Inevitably, the shock waves from this legal decision have reached our shores. In the pages of the Washington Post, Jeffrey Salkin announced that a “French court ruled that a Jewish life is, in fact, nothing,” while in Newsweek, Zach Schapira decried the ruling as a “travesty.” Tablet translated the article in which Bernard-Henri Lévy called the decision as a “legal and moral defeat,” and here in the Forward, Ze’ev Avrahami lamented that the “French authorities are not going to let Halimi even rest in peace.”
That the court’s ruling has ignited fierce protests on both sides of the Atlantic is not just inevitable, but understandable. Especially when set against the dire background of the thickening whirl of antisemitic acts in France, the legal system’s decision to exempt Traoré from a trial seems tantamount to judicial irresponsibility. If the lawyer Gilles-William Goldnagel was right to declare that the appeals court’s decision “lacked humanity,” then the higher court simply doubled down on the system’s inhumanity.
The rub, though, is that while the judicial rulings may strike us as callous, they are also coherent, cogent and constitutional. At the first trial, the judge relied on the findings of seven psychiatrists and psychologists. All of them found that Traoré, who had a history of erratic and violent actions, was in a state where his awareness was either “aboli” (non-existent) or “alteré” (altered). One of the seven, however, insisted that because Traoré took the cannabis, he was responsible for his subsequent actions. The judge chose to ignore the minority opinion and, declaring Traoré “irresponsible,” consigned him to a psychiatric hospital until a medical panel decides if and when is capable of returning to society.
It is crucial, in this regard, to recall that penal and medical experts in France warn that the prisons are becoming de facto holding pens for mentally disturbed individuals who, for their sake and society’s sake, belong in psychiatric hospitals. In short, the appeals court judge asked several medical experts for their informed opinion. In turn, what we must ask of the judicial system is that it follows the rule of established law, not the rule of popular passions. This is precisely what was done in this case.
We might take issue with the reasoning, but the reasoning in this particular case is clearly reasonable.
This was also the conclusion of the three justices for the second trial. It was held before the cour de cassation, whose remit is to review the interpretation and application of the law in cases heard by the lower courts. It was only after several hours of testimony from witnesses and experts that they rendered their judgment. The three justices agreed with the lower court for a simple reason: the existing law on irresponsibility does not distinguish between an actual episode of delirium and its cause.
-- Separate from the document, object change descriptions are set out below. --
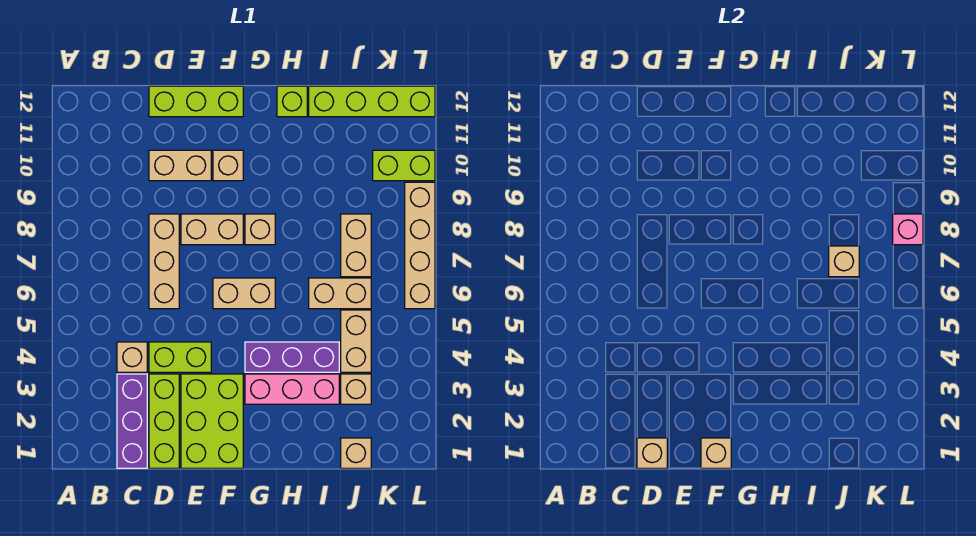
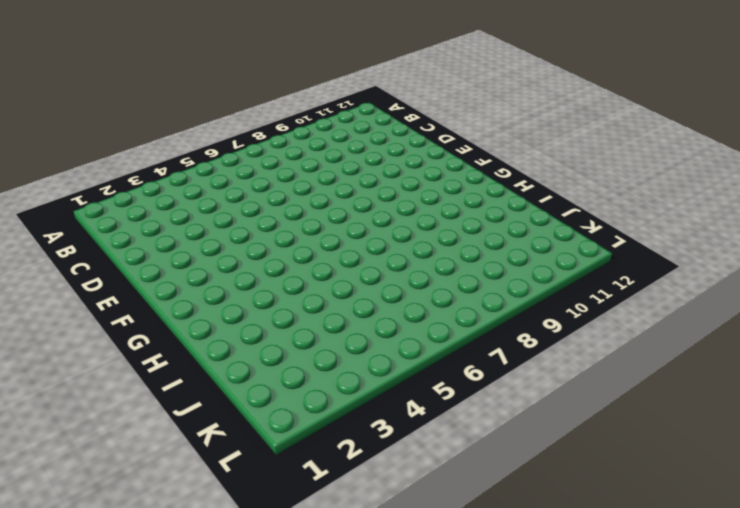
none -> purple 1x3 brick [117,374,147,468]
none -> tan 1x1 brick [117,342,147,372]
none -> lime 1x3 brick [149,374,179,468]

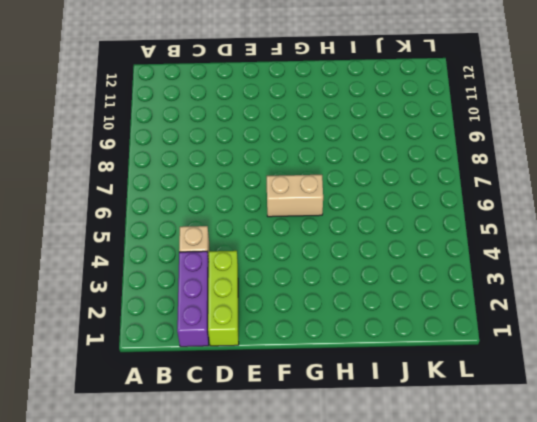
none -> lime 1x2 brick [149,342,211,372]
none -> tan 1x3 brick [149,214,179,309]
none -> tan 1x2 brick [149,150,211,181]

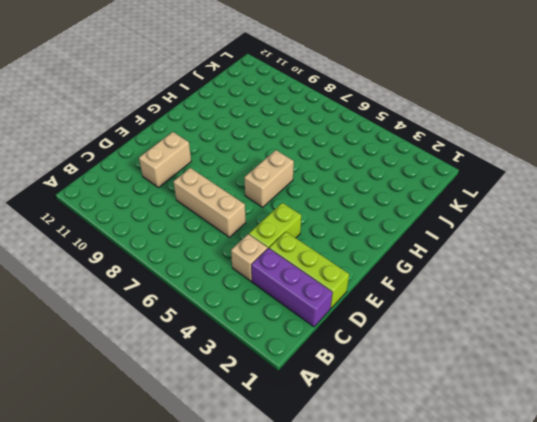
none -> lime 1x3 brick [149,86,243,117]
none -> lime 2x3 brick [181,374,243,468]
none -> tan 1x2 brick [181,214,243,245]

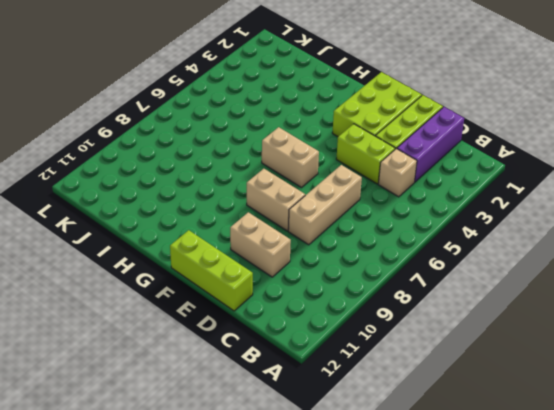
none -> tan 1x1 brick [213,150,243,181]
none -> pink 1x3 brick [245,374,339,404]
none -> purple 1x3 brick [245,342,339,372]

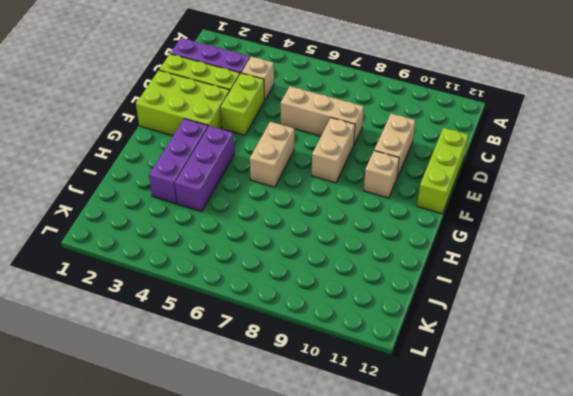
purple 1x3 brick [149,119,208,204] -> pink 1x3 brick [245,374,339,404]
none -> tan 1x1 brick [245,214,275,245]
none -> lime 1x1 brick [277,86,307,117]
none -> tan 1x2 brick [309,278,371,309]

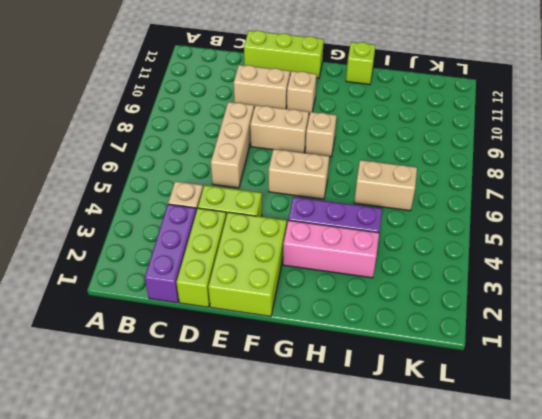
none -> lime 1x4 brick [309,86,435,117]
none -> tan 1x1 brick [341,438,371,468]
none -> tan 1x1 brick [341,374,371,404]

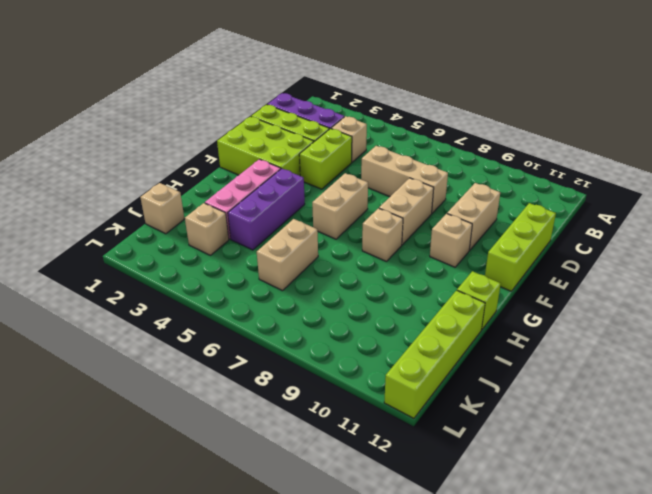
none -> tan 1x2 brick [341,310,371,372]
none -> tan 1x2 brick [341,214,371,277]
none -> lime 1x2 brick [373,150,435,181]

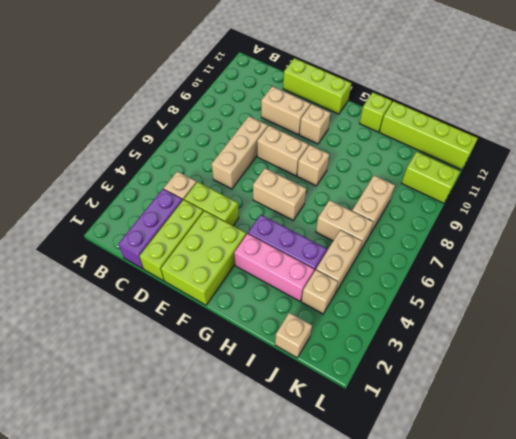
none -> tan 1x4 brick [405,182,435,309]
none -> tan 1x1 brick [637,438,667,468]
none -> tan 1x1 brick [701,438,731,468]

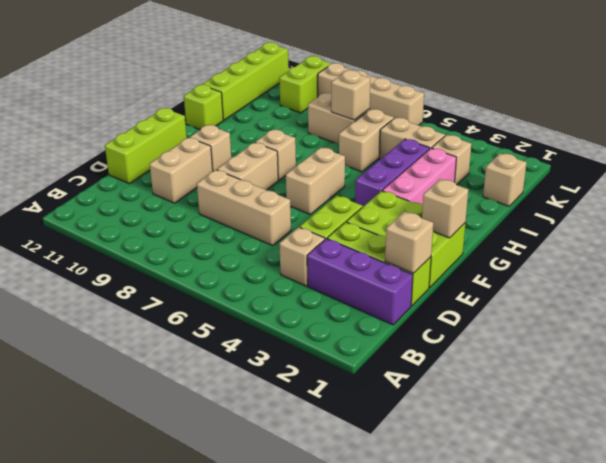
none -> pink 1x1 brick [893,214,923,245]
Whether triggered by the taking of drugs, the impact of traumatic events, chemical imbalances, or whatever else is immaterial. What is material is that it led to the suspect’s inability to understand what he was doing. “The judge cannot make a distinction,” the justices wrote, “where the legislator does not make a distinction.”
For this reason, legislators are now proposing and debating revisions of the specific law that so many of us find wanting. This is no small matter. In an age where illiberal governments in Europe are ascendant — regimes that thrive by throttling legal norms and throwing over judicial oversight — France reminds us of the virtues, inevitably vexing at times, of the independence of the courts and adherence to constitutional principles.
As difficult as it is to accept in this instance, this is good both for France and French Jews.
Robert Zaretsky teaches at the University of Houston. His latest book is “The Subversive Simone Weil: A Life in Five Ideas.”